Study text Start Marker

Powers and Functions of Election Commission of India
In a democratic form of government, which is consequently dependent upon the independence of the Election Commission, the bedrock thereof depends upon the conduct of free & fair elections, for which the Election-Commission has been established in order to protect the democratic setup.
While drafting the Constitution, there was a unanimous agreement amongst all the members of the Constituent Assembly that there was an urgent need of holding free & fair elections, and more importantly, there is a need for an independent body, free from Executive control and influence, which would then hold these particular elections.
Dr. B.R. Ambedkar, in one of his speeches, said
“The Indian trust of purity and freedom of elections to Legislative bodies, it is of utmost importance that the independent election conducting body be freed from any kind of interference from the Executive of the day.”

Study text End Marker

> [Work instruction 1]
Answer these from the Election Commission passage:
(a) According to the opening paragraph, for what purpose was the Election Commission established?
(b) On what did all members of the Constituent Assembly agree while drafting the Constitution?
(c) Who is quoted from one of his speeches?
> [Work instruction 2] Echo the Election Commission passage word for word, everything from "Powers and Functions" down to "these particular elections.".
The material that comes next is drawn from a separate source.

Data block Start Marker

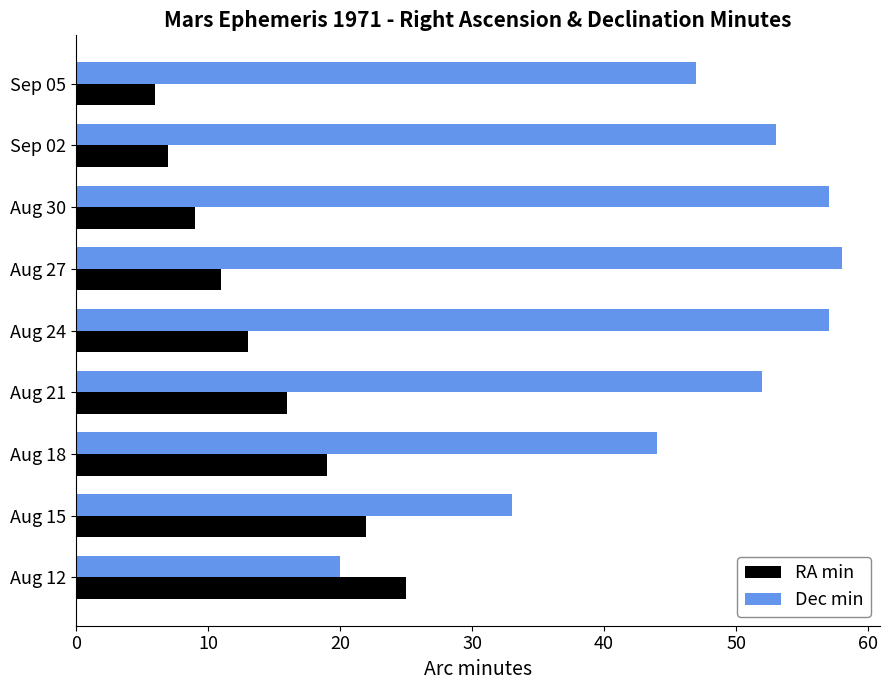

How many distinct data groups are displayed?

2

Data block End Marker

> [Exercise answer 1]
(a) To protect the democratic setup.
(b) That there was an urgent need to hold free and fair elections, and a need for an independent body, free from Executive control and influence, to hold them.
(c) Dr. B.R. Ambedkar.

> [Exercise answer 2]
Powers and Functions of Election Commission of India
In a democratic form of government, which is consequently dependent upon the independence of the Election Commission, the bedrock thereof depends upon the conduct of free & fair elections, for which the Election-Commission has been established in order to protect the democratic setup.
While drafting the Constitution, there was a unanimous agreement amongst all the members of the Constituent Assembly that there was an urgent need of holding free & fair elections, and more importantly, there is a need for an independent body, free from Executive control and influence, which would then hold these particular elections.